HEADLINER
VOLTE-FACE
BECAUSE THEY DON’TMAKE EMLIKE THEY USED TO
Is it possible to swap out the beating heart of a Citroen DS for batteries, and still retain its je ne sais quoi? Mais, oui!
WORDS PAUL HORRELL
PHOTOGRAPHY MARK FAGELSON
We really haven’t seen Paul this excited to drive a car in quite a long time
Behind me, sitting in the big sofa of a back seat, I have passengers. They’re the ghosts of the DS’s creators, but the apparition doesn’t feel sinister. They are surely delighted, finally satisfied that after all these years this is exactly the DS they would have built were they able.

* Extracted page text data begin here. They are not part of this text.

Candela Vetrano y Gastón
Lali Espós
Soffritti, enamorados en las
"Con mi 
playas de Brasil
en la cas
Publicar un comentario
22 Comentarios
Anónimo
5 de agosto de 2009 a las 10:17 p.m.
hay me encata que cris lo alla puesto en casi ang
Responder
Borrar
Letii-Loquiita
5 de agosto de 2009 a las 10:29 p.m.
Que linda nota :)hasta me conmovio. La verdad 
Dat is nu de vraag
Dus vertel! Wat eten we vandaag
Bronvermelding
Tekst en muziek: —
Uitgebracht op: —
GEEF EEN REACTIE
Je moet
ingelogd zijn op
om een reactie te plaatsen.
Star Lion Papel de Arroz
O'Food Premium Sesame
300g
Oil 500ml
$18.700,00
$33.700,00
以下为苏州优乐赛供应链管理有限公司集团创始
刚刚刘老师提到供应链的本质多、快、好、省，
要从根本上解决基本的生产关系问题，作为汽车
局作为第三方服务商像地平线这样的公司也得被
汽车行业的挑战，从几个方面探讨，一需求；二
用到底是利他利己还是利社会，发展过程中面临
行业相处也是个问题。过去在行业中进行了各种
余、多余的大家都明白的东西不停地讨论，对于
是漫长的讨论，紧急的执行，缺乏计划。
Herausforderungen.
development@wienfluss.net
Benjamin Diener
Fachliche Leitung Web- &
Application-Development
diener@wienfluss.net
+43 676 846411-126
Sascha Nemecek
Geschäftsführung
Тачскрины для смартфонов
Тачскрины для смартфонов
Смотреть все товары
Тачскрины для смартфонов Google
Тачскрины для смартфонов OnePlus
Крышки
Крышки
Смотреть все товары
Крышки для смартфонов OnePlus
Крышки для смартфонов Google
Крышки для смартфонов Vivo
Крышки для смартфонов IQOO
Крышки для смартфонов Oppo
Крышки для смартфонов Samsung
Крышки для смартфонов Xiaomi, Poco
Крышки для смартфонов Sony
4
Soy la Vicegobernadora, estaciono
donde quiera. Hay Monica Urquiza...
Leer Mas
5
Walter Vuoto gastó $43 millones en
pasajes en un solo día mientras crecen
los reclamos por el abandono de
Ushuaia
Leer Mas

It’s beyond argument that the DS is one of the most beautiful cars ever. But also for its era the most advanced, both stylistically and technically. During its Paris show appearance, Citroen took 80,000 deposits, a record unbeaten until Tesla’s Model 3. Right from its 1955 debut it had high-pressure hydraulics for the self-levelling suspension, steering and brakes, which had discs mounted inboard to cut unsprung mass. It ran on radial tyres.
The monocoque body had demountable panels and a lightweight glass fibre roof. Later, that shark nose got faired-in headlamps that steer around corners.
But none of that is what we’re here to talk about. Because missing from that list of advances is the propulsion. The DS was meant to have a new flat six. But Citroen ran out of money, so it inherited the boring pushrod four from the older Traction Avant.